A collective gasp sucked the air out of the room. They weren't just shaming her; they were trying to legally erase her.
Imogen stared at the lawyer. "What are you talking about?"
"It's for the best, dear," Claudia said, her face a mask of tragic concern. "You're not well. You need help. We're just trying to manage your affairs so you don't hurt yourself... or the family's stock value."
It was perfect. The final nail in the coffin. They were using her prison sentence not just as a mark of shame, but as a legal weapon to declare her mentally unfit. To seize control of her shares, her inheritance, her very life.
Imogen shook with rage. "You are lying."
She stepped toward Claudia.
Claudia threw herself backward, stumbling into a nearby table and knocking over a floral arrangement. Water and white roses spilled across the floor. "Don't touch me! Security! She's becoming violent!"
Ford pushed through the crowd. "What is going on?"
"She's out of control!" Claudia cried, pointing at Imogen. "Davenport was just trying to help her, and she attacked me!"
Ford looked at Imogen. His eyes were full of disgust. "A conservatorship? Is it true?"
Imogen looked at him. "If I said no, would you believe me?"
Ford didn't answer. That was the answer.
Imogen laughed. It was a jagged, broken sound.
She bent down. The crowd flinched.
She picked up a single, long-stemmed white rose from the floor.

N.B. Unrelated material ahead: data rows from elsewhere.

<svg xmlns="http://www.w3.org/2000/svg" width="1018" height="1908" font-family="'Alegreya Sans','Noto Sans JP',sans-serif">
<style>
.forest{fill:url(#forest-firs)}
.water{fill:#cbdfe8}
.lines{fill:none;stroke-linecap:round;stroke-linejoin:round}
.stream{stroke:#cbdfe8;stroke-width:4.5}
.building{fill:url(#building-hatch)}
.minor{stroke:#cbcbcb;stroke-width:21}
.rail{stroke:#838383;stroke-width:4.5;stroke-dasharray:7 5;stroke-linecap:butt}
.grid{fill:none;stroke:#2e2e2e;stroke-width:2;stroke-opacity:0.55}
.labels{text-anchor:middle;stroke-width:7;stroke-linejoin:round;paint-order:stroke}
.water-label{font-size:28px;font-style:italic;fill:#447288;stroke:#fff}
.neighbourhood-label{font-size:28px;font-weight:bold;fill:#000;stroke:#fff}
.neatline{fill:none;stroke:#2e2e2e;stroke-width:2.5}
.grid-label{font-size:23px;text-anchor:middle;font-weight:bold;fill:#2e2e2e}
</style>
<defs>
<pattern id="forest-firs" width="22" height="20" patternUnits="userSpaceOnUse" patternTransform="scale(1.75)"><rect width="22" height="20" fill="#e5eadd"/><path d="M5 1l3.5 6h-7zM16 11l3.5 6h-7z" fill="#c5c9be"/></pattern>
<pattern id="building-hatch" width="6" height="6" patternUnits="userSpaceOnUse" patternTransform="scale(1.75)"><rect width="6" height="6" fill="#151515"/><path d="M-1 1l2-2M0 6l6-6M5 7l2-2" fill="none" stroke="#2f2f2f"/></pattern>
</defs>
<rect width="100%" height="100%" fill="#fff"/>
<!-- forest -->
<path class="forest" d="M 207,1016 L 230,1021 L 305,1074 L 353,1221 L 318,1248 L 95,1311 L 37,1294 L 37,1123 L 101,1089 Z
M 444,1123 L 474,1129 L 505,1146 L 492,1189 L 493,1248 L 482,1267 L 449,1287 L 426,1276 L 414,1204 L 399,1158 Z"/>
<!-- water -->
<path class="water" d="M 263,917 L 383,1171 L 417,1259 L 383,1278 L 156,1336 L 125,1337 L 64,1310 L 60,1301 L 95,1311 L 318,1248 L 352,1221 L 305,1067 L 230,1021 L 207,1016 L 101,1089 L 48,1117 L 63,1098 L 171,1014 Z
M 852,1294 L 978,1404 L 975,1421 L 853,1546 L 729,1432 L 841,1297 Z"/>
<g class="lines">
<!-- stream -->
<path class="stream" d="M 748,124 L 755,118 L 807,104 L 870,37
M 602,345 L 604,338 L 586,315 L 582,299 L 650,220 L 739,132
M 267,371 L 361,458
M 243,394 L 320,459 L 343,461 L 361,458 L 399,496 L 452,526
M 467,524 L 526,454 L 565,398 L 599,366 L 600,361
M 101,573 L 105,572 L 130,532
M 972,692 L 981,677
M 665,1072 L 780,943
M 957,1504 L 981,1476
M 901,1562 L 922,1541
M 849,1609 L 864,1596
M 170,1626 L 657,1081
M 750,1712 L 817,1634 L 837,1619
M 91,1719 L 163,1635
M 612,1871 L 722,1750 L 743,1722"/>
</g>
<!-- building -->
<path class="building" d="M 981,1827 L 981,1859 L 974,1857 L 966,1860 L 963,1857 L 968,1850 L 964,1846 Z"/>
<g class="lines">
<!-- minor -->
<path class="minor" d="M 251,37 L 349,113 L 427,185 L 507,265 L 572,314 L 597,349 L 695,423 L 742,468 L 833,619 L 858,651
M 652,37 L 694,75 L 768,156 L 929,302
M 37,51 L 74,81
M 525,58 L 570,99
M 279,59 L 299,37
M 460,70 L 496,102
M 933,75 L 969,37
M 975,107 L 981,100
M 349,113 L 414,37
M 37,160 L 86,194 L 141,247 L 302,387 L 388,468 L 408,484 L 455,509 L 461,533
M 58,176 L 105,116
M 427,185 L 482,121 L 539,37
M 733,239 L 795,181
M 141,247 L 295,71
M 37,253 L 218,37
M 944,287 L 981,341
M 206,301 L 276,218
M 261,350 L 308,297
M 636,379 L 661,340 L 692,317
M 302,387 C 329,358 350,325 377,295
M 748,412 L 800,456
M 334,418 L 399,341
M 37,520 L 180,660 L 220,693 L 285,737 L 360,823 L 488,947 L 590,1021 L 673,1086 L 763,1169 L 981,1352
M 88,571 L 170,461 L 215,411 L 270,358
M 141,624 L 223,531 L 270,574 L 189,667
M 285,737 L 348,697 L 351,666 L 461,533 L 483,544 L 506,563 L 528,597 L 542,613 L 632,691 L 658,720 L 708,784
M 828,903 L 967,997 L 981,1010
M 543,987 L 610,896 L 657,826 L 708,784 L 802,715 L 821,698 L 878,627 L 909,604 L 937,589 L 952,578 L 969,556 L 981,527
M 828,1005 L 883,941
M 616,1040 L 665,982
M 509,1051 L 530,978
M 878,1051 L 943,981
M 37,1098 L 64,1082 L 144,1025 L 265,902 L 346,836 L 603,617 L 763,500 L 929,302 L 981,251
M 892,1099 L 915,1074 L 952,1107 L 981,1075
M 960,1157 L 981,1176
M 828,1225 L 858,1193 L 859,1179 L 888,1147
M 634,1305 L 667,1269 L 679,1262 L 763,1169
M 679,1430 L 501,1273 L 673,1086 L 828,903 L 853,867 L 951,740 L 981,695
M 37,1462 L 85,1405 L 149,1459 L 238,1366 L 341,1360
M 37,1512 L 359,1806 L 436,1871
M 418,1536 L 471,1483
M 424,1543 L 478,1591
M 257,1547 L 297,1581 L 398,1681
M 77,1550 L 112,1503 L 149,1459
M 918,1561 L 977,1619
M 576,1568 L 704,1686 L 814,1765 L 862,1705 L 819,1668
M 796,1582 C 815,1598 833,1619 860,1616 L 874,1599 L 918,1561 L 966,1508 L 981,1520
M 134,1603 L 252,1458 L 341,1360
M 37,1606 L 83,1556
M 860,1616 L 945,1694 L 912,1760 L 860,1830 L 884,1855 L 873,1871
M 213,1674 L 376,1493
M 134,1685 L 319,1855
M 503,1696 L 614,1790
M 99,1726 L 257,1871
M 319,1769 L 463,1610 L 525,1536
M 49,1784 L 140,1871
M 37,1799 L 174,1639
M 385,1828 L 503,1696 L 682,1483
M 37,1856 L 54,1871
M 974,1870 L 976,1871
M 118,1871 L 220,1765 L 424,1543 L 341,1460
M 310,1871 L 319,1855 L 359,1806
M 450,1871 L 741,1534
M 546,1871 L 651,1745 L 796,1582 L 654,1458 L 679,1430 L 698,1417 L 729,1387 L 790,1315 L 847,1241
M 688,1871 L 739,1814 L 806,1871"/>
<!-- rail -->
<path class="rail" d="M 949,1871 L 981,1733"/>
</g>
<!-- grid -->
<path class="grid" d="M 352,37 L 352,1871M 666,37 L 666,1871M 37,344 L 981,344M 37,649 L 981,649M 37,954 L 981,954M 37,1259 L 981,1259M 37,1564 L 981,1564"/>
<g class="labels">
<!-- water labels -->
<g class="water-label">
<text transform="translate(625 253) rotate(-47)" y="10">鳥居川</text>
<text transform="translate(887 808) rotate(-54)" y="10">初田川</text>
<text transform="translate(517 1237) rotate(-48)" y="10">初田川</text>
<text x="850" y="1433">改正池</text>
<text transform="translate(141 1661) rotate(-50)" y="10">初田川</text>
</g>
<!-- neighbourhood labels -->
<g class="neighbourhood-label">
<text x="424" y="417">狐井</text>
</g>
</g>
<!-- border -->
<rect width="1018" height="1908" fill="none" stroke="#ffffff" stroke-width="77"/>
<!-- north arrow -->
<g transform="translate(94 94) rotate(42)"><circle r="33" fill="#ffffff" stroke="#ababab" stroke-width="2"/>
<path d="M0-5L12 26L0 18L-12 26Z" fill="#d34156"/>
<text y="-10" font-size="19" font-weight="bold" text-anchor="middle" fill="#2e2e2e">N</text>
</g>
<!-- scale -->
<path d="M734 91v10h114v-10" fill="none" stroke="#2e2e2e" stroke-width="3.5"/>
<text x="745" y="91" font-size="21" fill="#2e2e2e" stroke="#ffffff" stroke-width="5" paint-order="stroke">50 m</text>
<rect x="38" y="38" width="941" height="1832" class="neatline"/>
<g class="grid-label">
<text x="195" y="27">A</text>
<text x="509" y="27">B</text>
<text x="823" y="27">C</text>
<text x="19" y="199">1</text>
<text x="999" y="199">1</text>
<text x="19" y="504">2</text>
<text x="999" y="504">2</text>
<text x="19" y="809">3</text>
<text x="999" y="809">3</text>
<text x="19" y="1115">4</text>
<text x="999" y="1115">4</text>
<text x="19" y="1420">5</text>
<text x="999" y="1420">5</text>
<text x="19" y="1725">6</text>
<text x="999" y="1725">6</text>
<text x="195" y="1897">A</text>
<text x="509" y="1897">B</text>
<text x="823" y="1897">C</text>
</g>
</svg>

"Ford!" Claudia screamed. "She's completely lost it!"
Ford stepped back, looking around for security.
Imogen didn't lunge at anyone. She held the rose up, twirling it between her fingers.
"A conservatorship is a fascinating legal tool," Imogen said, her voice calm. Terrifyingly calm. "It requires absolute proof of incompetence. But what if the person you're trying to silence is the only one who knows where the bodies are buried? Or, in our case, where the money is. Tell me, Father," she said, her eyes finding Richard Willis in the crowd, "how is the shell corporation in the Cayman Islands doing? The one registered under my mother's maiden name? Still profitable?"